The conditions in the new camp are very much the same as in England. Here also an operation is at first refused me. I cannot look forward to being released, if only because of my rank. One day I am taken to the aerodrome at Cherbourg, and at first I believe I am to be handed over to Ivan. That would be something for the Soviets, to have Field Marshal Schörner and myself as prizes from the war on the ground and in the air! The compass points to 300 degrees, so our course is set for England. Why? We land some twenty miles inland on the aerodrome at Tangmere, the R.A.F. formation leaders’ school. Here I learn that Group Captain Bader[1]
has effected my removal. Bader is the most popular airman in the R.A.F. He was shot down during the war and flew with two artificial legs. He had learnt that I was interned in the camp at Carentan. He had himself been a prisoner of war in Germany and had made several attempts to escape. He can tell a different story from the inveterate agitators who seek by every means to brand us Germans as barbarians.This time in England is a rest cure for me after the P.O.W. camps. Here I discover again for the first time that there is still a respect for the enemy’s achievement, a chivalry which should come naturally to every officer in the service of every country in the world.
Bader sends to London for the man who made his artificial limbs with an order to make one for me. I decline this generous offer because I cannot pay for it. I lost all I had in the East and I do not yet know what may happen in the future. At any rate it will not be possible to pay him back in sterling. Group Captain Bader is almost offended when I refuse to accept his kindness and am worried about payment. He brings the man down with him, and he makes a plaster of Paris cast. The man returns a few days later and tells me the stump must be swollen internally as it is thicker at the bottom than at the top; therefore an operation is necessary before he can complete the artificial leg.
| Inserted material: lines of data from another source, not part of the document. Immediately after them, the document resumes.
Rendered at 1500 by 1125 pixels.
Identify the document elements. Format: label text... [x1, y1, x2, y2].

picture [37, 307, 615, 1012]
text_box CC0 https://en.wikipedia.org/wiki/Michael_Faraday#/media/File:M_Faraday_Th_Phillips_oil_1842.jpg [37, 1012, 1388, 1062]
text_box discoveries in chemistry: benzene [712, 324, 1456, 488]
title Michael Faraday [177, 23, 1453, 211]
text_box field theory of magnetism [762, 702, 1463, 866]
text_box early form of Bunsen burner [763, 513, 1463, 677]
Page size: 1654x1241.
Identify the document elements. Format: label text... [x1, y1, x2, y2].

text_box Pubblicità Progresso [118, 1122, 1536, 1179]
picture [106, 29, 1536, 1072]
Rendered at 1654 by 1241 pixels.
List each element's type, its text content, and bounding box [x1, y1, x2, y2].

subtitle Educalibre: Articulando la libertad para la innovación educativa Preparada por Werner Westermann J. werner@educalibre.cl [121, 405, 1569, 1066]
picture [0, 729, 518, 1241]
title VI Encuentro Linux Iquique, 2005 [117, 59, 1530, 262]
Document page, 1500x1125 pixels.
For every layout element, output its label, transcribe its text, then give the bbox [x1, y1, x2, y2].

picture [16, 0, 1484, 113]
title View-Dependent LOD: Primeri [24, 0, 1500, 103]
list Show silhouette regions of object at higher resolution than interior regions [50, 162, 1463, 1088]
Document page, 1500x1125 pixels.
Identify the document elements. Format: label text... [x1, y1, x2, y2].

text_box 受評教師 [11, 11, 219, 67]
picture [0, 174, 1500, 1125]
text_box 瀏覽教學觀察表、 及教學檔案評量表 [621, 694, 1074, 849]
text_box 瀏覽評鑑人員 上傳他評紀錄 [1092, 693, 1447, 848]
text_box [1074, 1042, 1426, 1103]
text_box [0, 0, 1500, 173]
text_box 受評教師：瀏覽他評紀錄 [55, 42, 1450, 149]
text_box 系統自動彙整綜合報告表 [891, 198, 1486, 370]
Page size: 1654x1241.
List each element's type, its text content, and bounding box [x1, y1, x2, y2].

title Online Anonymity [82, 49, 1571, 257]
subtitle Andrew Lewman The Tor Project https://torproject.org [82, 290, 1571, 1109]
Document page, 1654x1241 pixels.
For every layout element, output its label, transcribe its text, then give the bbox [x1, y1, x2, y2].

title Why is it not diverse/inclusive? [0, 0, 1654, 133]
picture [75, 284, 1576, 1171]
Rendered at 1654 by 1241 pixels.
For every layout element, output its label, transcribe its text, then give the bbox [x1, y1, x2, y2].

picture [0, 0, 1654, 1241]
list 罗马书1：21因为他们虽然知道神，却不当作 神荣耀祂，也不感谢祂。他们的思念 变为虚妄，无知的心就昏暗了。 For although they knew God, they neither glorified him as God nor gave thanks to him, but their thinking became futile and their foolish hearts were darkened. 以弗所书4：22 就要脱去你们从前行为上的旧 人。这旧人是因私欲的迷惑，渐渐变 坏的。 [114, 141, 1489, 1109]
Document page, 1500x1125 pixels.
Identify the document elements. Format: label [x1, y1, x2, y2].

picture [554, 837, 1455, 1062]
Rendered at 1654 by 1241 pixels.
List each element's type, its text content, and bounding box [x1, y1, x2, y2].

Some days after this an enquiry comes from the Americans, saying that I have “only been lent” and must now be returned. My rest cure is nearly over.
On one of my last days at Tangmere I have an illuminating discussion with the R.A.F. boys attending a course at the school. One of them—not an Englishman—hoping no doubt to anger or intimidate me, asks me what I suppose the Russians would do with me if I had now to return to my home in Silesia where I belong.
“I think the Russians are clever enough,” I reply, “to make use of my experience. In the field of combating tanks alone, which must play a part in any future war, my instruction may prove disadvantageous for the enemy. I am credited with over five hundred tanks destroyed, and assuming that in the next few years I were to train five or six hundred pilots each of whom destroyed at least a hundred tanks, you can reckon out for yourself how many tanks the enemy’s armament industry would have to replace on my account.”
This answer provokes a general murmur of consternation and I am asked excitedly how I reconcile it with my former attitude towards Bolshevism. Hitherto I have not been allowed to say anything disparaging about Russia—their ally. But now I am told of the mass deportations to the East and tales of rape and atrocities, of the bloody terrorism with which the hordes from the steppes of Asia are martyring their subject peoples… This is something new to me, for previously they have been most careful to avoid these subjects; but now their views are an exact reflection of our own often enough proclaimed theses, and expressed in language which is frequently copied from us. Formation leaders of the R.A.F. who have flown Hurricanes on the Russian side at Murmansk tell their impressions; they are shattering. Of our crews which were shot down there hardly one was left alive.
“And then you want to work for the Russians?” they exclaim.
“I have been very interested to hear your opinion of your allies,” I reply. “Of course I have not said a word about what I think, I have only answered the question you put to me.”
The subject of Russia is never brought up in my presence.
I am flown back to the camp in France where I continue to be interned for a short time. The efforts of German doctors are finally successful in effecting a transfer to a hospital camp. Niermann has been released some days before in the British zone. He has several times wangled it so that he can stay with me, but he cannot put it over any longer. Within a week of leaving the French camp I am on an ambulance train which is supposed to be going to a hospital on the Starnbergersee. At Augsburg the engine turns round and steams into Fürth. Here in a military hospital in April 1946 I succeed in obtaining my release.